Rotten Tomatoes has been bedeviled for some time by teams of trolls who work in a coordinated fashion to drive down the “Want to See” scores of movies they take issue with. Most recently, the Rotten Tomatoes page for Disney’s “Captain Marvel” — set to debut March 8 — was littered with negative and misogynistic comments from users bashing the movie’s pro-female agenda. Before Rotten Tomatoes made the changes, “Captain Marvel” had a “Want to See” score as low as 28%.
“Unfortunately, we have seen an uptick in non-constructive input, sometimes bordering on trolling, which we believe is a disservice to our general readership,” Rotten Tomatoes said in its blog post. Now, instead of a percentage score, the site displays a raw number of users who have indicated that they intend to see the movie (for “Captain Marvel,” that’s 16,571 as of this writing).

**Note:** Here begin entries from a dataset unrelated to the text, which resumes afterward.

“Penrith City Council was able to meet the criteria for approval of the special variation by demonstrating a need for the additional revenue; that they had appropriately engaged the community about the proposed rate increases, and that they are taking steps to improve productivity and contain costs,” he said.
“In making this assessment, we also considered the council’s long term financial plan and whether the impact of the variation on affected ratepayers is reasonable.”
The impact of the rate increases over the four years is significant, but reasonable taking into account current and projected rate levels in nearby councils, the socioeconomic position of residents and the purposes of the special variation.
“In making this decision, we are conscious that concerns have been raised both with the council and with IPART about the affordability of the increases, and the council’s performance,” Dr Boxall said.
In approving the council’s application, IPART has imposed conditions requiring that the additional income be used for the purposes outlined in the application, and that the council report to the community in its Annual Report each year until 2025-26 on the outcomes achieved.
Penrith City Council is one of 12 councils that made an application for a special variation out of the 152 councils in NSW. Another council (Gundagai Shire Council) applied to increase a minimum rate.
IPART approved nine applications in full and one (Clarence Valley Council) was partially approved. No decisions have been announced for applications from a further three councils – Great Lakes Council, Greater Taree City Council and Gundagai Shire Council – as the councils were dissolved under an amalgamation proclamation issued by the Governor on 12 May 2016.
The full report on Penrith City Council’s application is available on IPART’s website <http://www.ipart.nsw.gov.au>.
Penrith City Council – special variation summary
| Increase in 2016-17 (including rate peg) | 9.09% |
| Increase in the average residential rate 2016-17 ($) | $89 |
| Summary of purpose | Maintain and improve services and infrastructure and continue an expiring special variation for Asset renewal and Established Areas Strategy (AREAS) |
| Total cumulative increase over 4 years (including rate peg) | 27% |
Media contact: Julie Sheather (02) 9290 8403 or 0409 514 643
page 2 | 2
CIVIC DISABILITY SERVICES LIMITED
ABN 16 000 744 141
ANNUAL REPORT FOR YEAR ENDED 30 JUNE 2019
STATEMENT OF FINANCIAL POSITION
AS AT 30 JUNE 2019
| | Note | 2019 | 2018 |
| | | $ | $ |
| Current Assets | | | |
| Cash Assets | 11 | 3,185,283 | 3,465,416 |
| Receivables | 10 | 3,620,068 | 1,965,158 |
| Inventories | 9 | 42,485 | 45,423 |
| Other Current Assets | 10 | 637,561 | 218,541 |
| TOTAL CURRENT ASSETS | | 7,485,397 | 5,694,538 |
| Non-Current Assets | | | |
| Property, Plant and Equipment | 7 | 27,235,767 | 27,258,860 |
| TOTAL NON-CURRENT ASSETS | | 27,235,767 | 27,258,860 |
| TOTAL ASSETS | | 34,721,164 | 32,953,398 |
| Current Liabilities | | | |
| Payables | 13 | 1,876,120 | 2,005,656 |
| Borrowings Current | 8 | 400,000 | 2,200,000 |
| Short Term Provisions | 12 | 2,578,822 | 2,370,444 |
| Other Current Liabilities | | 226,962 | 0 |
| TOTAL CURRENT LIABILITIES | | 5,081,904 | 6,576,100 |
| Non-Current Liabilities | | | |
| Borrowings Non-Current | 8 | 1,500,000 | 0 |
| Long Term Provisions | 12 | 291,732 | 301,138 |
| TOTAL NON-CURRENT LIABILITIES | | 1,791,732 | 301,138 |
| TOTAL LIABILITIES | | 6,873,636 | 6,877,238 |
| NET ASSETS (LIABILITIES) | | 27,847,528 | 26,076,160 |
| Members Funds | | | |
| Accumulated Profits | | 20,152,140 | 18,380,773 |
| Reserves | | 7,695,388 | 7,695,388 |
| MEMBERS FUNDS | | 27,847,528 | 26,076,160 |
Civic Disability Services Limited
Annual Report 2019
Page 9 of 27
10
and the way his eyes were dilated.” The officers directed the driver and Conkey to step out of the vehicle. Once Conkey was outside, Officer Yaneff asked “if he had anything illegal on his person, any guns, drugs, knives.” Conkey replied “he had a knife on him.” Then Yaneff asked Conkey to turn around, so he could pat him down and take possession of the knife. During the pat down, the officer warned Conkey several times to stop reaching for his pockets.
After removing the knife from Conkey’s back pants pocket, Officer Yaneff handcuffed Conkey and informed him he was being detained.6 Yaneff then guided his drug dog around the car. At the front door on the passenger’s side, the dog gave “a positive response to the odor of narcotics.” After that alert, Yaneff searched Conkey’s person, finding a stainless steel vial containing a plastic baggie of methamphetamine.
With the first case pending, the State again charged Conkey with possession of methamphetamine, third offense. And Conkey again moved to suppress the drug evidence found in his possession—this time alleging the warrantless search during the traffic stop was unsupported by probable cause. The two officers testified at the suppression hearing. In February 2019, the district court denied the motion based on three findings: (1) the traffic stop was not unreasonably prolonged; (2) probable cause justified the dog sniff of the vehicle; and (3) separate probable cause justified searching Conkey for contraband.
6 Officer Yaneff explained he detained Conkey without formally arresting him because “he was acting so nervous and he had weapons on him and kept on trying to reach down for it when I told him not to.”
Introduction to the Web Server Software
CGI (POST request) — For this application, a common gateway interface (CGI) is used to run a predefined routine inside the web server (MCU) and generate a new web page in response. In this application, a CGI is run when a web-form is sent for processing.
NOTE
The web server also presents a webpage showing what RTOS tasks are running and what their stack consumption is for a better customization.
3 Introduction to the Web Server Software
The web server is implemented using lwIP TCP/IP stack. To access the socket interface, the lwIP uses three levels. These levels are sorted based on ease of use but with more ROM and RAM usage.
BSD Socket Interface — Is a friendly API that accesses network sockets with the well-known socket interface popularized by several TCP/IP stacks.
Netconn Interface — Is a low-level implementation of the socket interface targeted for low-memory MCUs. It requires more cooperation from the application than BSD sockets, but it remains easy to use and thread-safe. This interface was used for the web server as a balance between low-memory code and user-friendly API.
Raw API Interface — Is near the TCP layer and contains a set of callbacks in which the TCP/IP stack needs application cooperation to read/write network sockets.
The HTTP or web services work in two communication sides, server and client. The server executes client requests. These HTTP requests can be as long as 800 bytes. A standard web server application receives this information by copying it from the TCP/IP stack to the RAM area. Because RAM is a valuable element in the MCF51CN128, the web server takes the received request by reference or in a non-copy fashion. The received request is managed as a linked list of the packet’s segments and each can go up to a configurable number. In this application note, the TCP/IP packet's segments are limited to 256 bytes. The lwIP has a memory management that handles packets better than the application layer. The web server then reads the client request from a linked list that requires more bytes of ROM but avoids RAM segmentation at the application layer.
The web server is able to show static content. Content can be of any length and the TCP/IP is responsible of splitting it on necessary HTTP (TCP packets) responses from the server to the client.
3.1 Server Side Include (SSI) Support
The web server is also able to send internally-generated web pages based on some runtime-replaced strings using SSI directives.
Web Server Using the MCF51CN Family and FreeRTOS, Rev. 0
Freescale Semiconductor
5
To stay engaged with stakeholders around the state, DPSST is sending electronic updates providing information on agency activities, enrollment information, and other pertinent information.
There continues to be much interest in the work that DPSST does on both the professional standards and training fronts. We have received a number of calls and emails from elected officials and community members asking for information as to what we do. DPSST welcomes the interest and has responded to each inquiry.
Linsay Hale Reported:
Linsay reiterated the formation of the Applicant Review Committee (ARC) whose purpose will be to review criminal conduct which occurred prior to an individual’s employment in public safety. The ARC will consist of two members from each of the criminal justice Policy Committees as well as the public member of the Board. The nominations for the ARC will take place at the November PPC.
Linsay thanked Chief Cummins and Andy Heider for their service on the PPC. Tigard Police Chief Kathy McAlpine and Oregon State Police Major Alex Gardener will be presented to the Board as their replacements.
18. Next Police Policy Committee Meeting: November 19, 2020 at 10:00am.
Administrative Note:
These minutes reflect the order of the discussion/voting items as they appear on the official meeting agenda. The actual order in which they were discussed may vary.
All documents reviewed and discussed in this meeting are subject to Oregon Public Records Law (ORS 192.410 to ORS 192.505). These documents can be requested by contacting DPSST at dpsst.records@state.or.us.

“Captain Marvel,” starring Brie Larson as the first female lead in a Marvel movie, is expected to generate at least $100 million at the box office over its opening weekend in North America.
According to Rotten Tomatoes’ official statement, it eliminated the Want to See percentage score because it was sometimes confused with the Audience Score (submitted by those who have seen the movie), which is also represented as a percentage.
There’s likely another reason Rotten Tomatoes wants to discourage negative buzz for movies ahead of their release: The site is part of NBCUniversal’s Fandango, which acquired the movie-ranking site in 2016 from Warner Bros. — and negative comments and lower “Want to See” scores, whether those are from trolls or anyone else, may depress pre-release ticket sales. Warner Bros. retains a 25% stake in Rotten Tomatoes.
Once a movie is released, Rotten Tomatoes will enable user ratings and comments, showing the title’s Audience Score percentage alongside the critics’ average Tomatometer rating. The Audience Score is the percentage of all users who have rated the movie or TV show positively, meaning they’ve given it a star rating of 3.5 or higher (out of 5 stars).
Along with the troll-fighting updates, Rotten Tomatoes has made layout changes to the site. Those include a “streamlined” user interface that positions the Audience Score adjacent to the Tomatometer Score. And Rotten Tomatoes says more changes are on the way in the months ahead — including adding verified reviews from ticket purchasers.
Last August, Rotten Tomatoes launched an initiative to cast a wider net among critics included in its Tomatometer rating system, particularly to reflect women and underrepresented voices. Initially, it added 200 new critics after expanding its criteria and since launch has added more than 500 new Tomatometer-approved critics and publications.
In addition, Rotten Tomatoes established a $100,000 grant program to create more opportunities for critics serving “underrepresented groups” to cover major film festivals and gain access to press screenings. To date, Rotten Tomatoes has donated $25,000 apiece to the press-inclusion initiatives at the 2018 Toronto International Film Festival, 2019 Sundance Film Festival and the 2019 SXSW Film Festival and Conference next month.
Dave McNary contributed to this report.